Insbesondere das Anima-Bild wird als in der Kindheit aktiv angesehen, indem es übermenschliche Qualitäten auf die Mutter projiziert, bevor es unter dem Einfluss der äußeren Realität ins Unbewusste zurücksinkt. Im therapeutischen Sinne wird das Konzept der Anima als entscheidend für das Verständnis der männlichen Psychologie angesehen. Es gibt wirklich eine merkwürdige Übereinstimmung zwischen astrologischen und psychologischen Fakten, so dass man die Zeit von den Merkmalen eines Individuums isolieren kann, und auch, dass man Merkmale aus einer bestimmten Zeit ableiten kann. Daraus müssen wir schließen, dass das, was wir psychologische Motive nennen, in gewisser Weise mit den Sternpositionen identisch ist. . . Wir müssen eine eigentümliche Hypothese aufstellen. Diese Hypothese besagt, dass die Dynamik unserer Psyche nicht nur mit der Position der Sterne identisch ist … es ist besser anzunehmen, dass sie ein Phänomen der Zeit ist – Carl G. Jung 1929
– Obwohl die „Ganzheit“ auf den ersten Blick nichts weiter als eine abstrakte Idee zu sein scheint (wie Anima und Animus), ist sie dennoch empirisch, insofern sie von der Psyche in Form von spontanen oder autonomen Symbolen vorweggenommen wird. Dies sind die Quaternitäts- oder Mandalasymbole, die nicht nur in den Träumen moderner Menschen vorkommen, die noch nie von ihnen gehört haben, sondern die in den historischen Aufzeichnungen vieler Völker und Epochen weit verbreitet sind. Ihre Bedeutung als Symbole der Einheit und Ganzheit ist sowohl durch die Geschichte als auch durch die empirische Psychologie hinreichend bestätigt.
– Die „Seele“, die dem Ich-Bewusstsein während des Opus zuwächst, hat beim Mann einen weiblichen, bei der Frau einen männlichen Charakter. Seine Anima will versöhnen und vereinen; ihr Animus versucht zu unterscheiden und zu differenzieren.
– Wenn Animus und Anima aufeinandertreffen, zieht der Animus sein Schwert der Macht und die Anima stößt ihr Gift der Illusion und Verführung aus. Das Ergebnis muss nicht immer negativ sein, da sich die beiden mit gleicher Wahrscheinlichkeit verlieben (ein Sonderfall der Liebe auf den ersten Blick). ~Aion (1951). CW 9, Teil II: S.338.30
– Die persona, das Idealbild eines Mannes, wie er sein sollte, wird innerlich durch weibliche Schwäche kompensiert, und so wie das Individuum äußerlich den starken Mann spielt, so wird es innerlich zur Frau, d.h. zur anima, denn es ist die anima, die auf die persona reagiert. Da aber die innere Welt dunkel und für das extravertierte Bewusstsein unsichtbar ist und der Mann umso weniger in der Lage ist, seine Schwächen zu begreifen, je mehr er mit der persona identifiziert wird, bleibt das Gegenstück der persona, die anima, völlig im Dunkeln und wird sofort projiziert, so dass unser Held unter den Pantoffel seiner Frau gerät.
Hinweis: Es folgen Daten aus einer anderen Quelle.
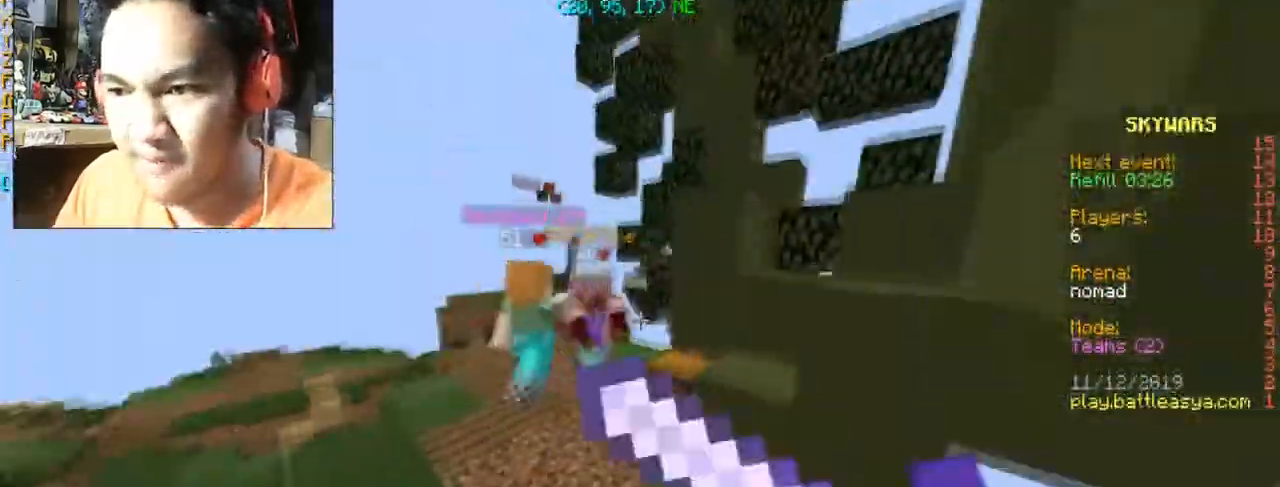
{"keys": ["a", "w"], "mouse": ["left", "right"], "events": [[67, "mouse_left", "up"], [100, "mouse_right", "up"], [167, "mouse_left", "down"], [167, "mouse_right", "down"], [267, "mouse_left", "up"], [267, "mouse_right", "up"], [334, "mouse_left", "down"], [334, "mouse_right", "down"], [367, "a", "down"], [401, "mouse_left", "up"], [401, "mouse_right", "up"], [501, "mouse_left", "down"], [501, "mouse_right", "down"]]}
Wenn dies zu einer beträchtlichen Zunahme ihrer Macht führt, wird sie sich nicht zu schade sein. Sie wird minderwertig und liefert damit ihrem Mann den willkommenen Beweis, dass nicht er, der Held, privat minderwertig ist, sondern seine Frau. Im Gegenzug kann die Frau die für viele so verlockende Illusion hegen, dass sie wenigstens einen Helden geheiratet hat, der sich von seiner eigenen Nutzlosigkeit nicht stören lässt. Dieses kleine Spiel der Illusion wird oft als der ganze Sinn des Lebens angesehen. Zwei Aufsätze zur analytischen Psychologie, CW 7 (1957). „Die Beziehungen zwischen dem Ich und dem Unbewussten“ S.309
– Die Persona, das Idealbild eines Mannes, wie er sein sollte, wird innerlich durch weibliche Schwäche kompensiert, und so wie das Individuum äußerlich den starken Mann spielt, so wird es innerlich zur Frau, d.h. zur Anima, denn es ist die Anima, die auf die Persona reagiert. Da aber die innere Welt dunkel und für das extravertierte Bewusstsein unsichtbar ist und der Mann umso weniger in der Lage ist, seine Schwächen zu begreifen, je mehr er mit der persona identifiziert wird, bleibt das Gegenstück der persona, die anima, völlig im Dunkeln und wird sofort projiziert, so dass unser Held unter den Pantoffel seiner Frau gerät.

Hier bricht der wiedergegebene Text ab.